# Thread: How to integrate LN x over x.

1. ## How to integrate LN x over x.

Hi. I am trying to solve dy/dx = yLnx/x, and to solve for y, I need to integrate Ln x over x. How can I do this?

2. Hello

Originally Posted by jaijay32
Hi. I am trying to solve dy/dx = yLnx/x, and to solve for y, I need to integrate Ln x over x. How can I do this?

Not sure if I get that right
You want to solve

$\displaystyle \int \frac{ln(x)}{x}dx$ ?

Using the product rule leads to ( u' = 1/x and v = ln(x) )

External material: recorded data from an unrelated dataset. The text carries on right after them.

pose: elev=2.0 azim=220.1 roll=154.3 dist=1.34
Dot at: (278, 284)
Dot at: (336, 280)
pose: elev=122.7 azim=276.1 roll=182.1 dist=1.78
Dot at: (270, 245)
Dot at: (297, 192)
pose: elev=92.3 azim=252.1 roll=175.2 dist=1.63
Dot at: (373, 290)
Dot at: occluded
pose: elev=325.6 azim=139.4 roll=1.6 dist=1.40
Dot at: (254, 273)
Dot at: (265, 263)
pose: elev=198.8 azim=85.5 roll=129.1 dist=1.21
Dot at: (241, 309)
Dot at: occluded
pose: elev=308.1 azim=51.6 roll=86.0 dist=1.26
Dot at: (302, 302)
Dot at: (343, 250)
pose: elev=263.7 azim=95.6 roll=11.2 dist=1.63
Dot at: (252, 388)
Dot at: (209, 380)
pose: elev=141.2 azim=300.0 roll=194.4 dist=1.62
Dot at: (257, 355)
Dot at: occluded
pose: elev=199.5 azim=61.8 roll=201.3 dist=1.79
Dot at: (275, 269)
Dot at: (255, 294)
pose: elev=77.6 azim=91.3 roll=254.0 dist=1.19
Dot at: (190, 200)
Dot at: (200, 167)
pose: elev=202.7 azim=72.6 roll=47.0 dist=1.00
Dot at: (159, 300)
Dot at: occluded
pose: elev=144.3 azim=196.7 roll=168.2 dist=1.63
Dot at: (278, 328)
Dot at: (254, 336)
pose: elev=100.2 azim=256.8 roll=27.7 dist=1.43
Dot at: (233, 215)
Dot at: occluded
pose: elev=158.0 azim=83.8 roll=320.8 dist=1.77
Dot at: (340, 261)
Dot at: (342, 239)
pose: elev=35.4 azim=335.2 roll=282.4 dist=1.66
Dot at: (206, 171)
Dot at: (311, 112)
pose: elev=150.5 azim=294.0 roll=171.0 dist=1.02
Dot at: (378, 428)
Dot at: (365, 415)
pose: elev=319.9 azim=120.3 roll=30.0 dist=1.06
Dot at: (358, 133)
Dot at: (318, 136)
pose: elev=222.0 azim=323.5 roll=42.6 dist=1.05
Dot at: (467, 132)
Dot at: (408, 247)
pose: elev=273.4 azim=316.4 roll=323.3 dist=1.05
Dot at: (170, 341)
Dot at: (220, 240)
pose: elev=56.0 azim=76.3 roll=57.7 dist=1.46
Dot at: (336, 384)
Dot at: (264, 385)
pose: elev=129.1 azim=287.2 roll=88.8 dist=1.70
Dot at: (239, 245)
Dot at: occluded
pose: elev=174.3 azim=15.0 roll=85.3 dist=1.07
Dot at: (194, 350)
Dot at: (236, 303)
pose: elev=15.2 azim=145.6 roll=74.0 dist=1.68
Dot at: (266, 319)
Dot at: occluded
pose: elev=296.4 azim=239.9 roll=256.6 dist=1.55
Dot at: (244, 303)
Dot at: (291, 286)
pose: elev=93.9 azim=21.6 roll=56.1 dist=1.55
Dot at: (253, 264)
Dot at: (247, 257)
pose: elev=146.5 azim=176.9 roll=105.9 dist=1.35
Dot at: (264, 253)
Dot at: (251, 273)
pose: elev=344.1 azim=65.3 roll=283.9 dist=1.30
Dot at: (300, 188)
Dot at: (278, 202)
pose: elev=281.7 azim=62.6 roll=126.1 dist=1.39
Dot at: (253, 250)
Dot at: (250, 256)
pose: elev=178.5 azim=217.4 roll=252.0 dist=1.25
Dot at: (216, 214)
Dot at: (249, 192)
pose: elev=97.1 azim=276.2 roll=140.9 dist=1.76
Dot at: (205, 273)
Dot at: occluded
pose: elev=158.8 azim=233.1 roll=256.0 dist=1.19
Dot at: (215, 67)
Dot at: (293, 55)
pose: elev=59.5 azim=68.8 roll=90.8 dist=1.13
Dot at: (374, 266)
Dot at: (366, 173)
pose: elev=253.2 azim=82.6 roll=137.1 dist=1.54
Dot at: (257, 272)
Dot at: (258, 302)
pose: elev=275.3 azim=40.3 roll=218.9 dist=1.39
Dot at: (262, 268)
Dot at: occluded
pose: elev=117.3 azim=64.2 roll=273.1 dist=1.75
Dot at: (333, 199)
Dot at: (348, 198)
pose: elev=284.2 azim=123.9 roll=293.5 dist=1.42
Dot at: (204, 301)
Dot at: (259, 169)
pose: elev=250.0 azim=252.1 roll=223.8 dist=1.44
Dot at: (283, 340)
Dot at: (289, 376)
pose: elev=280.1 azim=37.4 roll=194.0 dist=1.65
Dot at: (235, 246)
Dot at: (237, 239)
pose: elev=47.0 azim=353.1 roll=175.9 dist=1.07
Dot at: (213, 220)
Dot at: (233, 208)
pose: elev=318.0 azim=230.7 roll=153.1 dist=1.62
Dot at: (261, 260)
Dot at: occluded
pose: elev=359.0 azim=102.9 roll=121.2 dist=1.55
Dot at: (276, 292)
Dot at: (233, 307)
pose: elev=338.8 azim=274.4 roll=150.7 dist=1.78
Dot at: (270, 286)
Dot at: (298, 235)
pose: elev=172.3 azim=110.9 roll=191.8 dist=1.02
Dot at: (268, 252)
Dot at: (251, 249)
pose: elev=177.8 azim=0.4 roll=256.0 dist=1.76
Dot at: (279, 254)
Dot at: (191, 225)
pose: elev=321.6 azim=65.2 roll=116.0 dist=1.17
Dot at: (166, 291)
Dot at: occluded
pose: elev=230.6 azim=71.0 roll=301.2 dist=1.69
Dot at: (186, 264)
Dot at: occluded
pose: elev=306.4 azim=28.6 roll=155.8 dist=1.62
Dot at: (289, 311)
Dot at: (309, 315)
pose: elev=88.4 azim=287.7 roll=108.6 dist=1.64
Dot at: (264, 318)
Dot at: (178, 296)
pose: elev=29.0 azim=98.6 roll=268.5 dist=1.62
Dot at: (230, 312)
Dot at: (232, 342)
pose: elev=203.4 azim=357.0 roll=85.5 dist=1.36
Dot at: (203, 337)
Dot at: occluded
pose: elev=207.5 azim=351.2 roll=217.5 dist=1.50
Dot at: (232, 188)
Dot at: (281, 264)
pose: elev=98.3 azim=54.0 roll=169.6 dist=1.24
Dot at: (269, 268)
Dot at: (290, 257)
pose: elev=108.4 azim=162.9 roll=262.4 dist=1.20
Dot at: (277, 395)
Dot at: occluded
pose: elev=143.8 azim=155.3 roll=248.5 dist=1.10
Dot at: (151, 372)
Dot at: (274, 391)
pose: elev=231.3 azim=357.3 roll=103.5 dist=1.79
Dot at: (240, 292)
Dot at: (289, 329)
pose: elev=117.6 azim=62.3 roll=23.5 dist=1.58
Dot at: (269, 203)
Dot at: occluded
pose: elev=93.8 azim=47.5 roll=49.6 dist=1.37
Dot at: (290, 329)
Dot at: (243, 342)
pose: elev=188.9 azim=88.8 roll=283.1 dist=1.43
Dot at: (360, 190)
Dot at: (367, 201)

$\displaystyle \int \frac{ln(x)}{x}dx = ln(x) ln(x) - \int \frac{1}{x} ln(x) dx$

Add $\displaystyle \int \frac{1}{x} ln(x)$ dx to both sides

$\displaystyle 2 \int \frac{ln(x)}{x}dx = ln(x) ln(x)$

devide by 2

$\displaystyle \int \frac{ln(x)}{x}dx = 0.5 * ln(x) ln(x) + C$

Yours
Rapha

3. Originally Posted by jaijay32
Hi. I am trying to solve dy/dx = yLnx/x, and to solve for y, I need to integrate Ln x over x. How can I do this?
dy/dx = y{[ln x]/x}

Rearranging,

[1/y][dy]=[ln x]/[x] dx
integrate both sides,
ln y = integrate{[lnx]/x} dx
ln y = 0.5(ln x)^2 +c

Notice when you differentiate 0.5(ln x)^2 with respect to x you'll get back [ln x]/x.

I hope I helped.